#### What is expected:
Using the forum reply about beam splitters and the delayed choice experiment, explain in one to three sentences why the setup with a CCD on Mars is not the standard delayed choice experiment.

[start of Source extract]

That's not what a beam splitter does. A beam splitter splits a single photon's wave function. It does not create two entangled photons out of one.

There are devices such as parametric down conversion crystals that convert one photon into two entangled photons, both of lower energy. However, doing this destroys interference; if you put these in your apparatus instead of beam splitters, the CCD will never record an interference pattern.

knightwing said:
Depending on whether the detectors on the moon are detecting or not, the CCD detector on Mars will get 2 lines or an interference pattern at 2:50 EST. So far, so good.

No, not so good.

The experiment you are describing is not the same as the standard delayed choice experiment, because the branch of the photon wave function that goes to the CCD on Mars will reach it long before the "choice" mechanism on the Moon is reached. In the standard delayed choice experiment, all the detectors are after the "choice" (or at it, if the "choice" is a choice whether or not to put a detector in the beam).

[end of Source extract]
[start of Supplied entries]

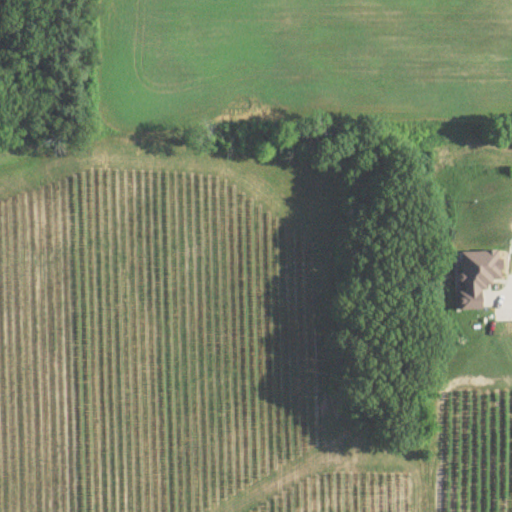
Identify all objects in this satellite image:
building: (476, 274)
road: (511, 291)
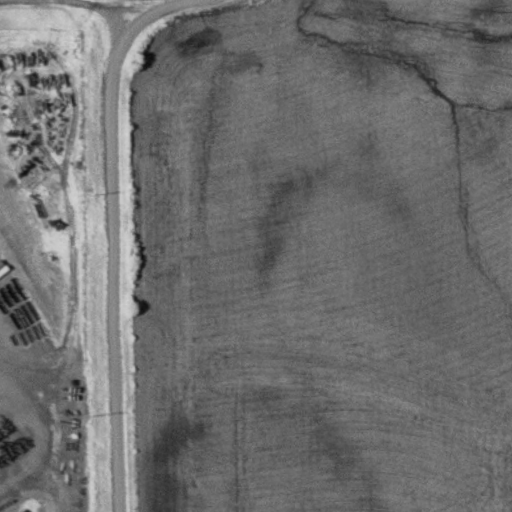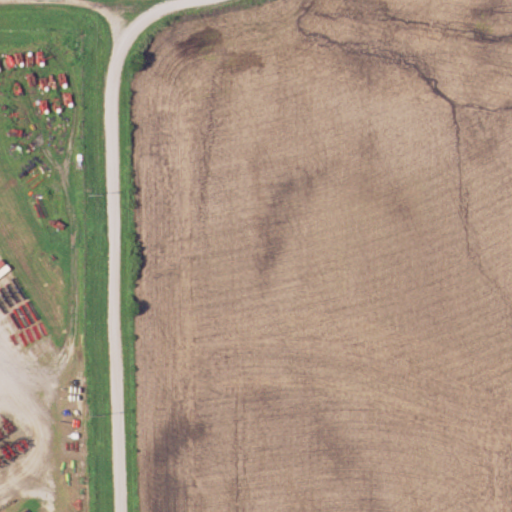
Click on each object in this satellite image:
road: (70, 0)
road: (118, 226)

[end of Supplied entries]

#### Full solution:
The branch of the photon wave function that goes to the CCD on Mars reaches it long before the "choice" mechanism on the Moon is reached. In the standard delayed choice experiment, all the detectors are after the "choice," or at it if the choice is whether or not to put a detector in the beam.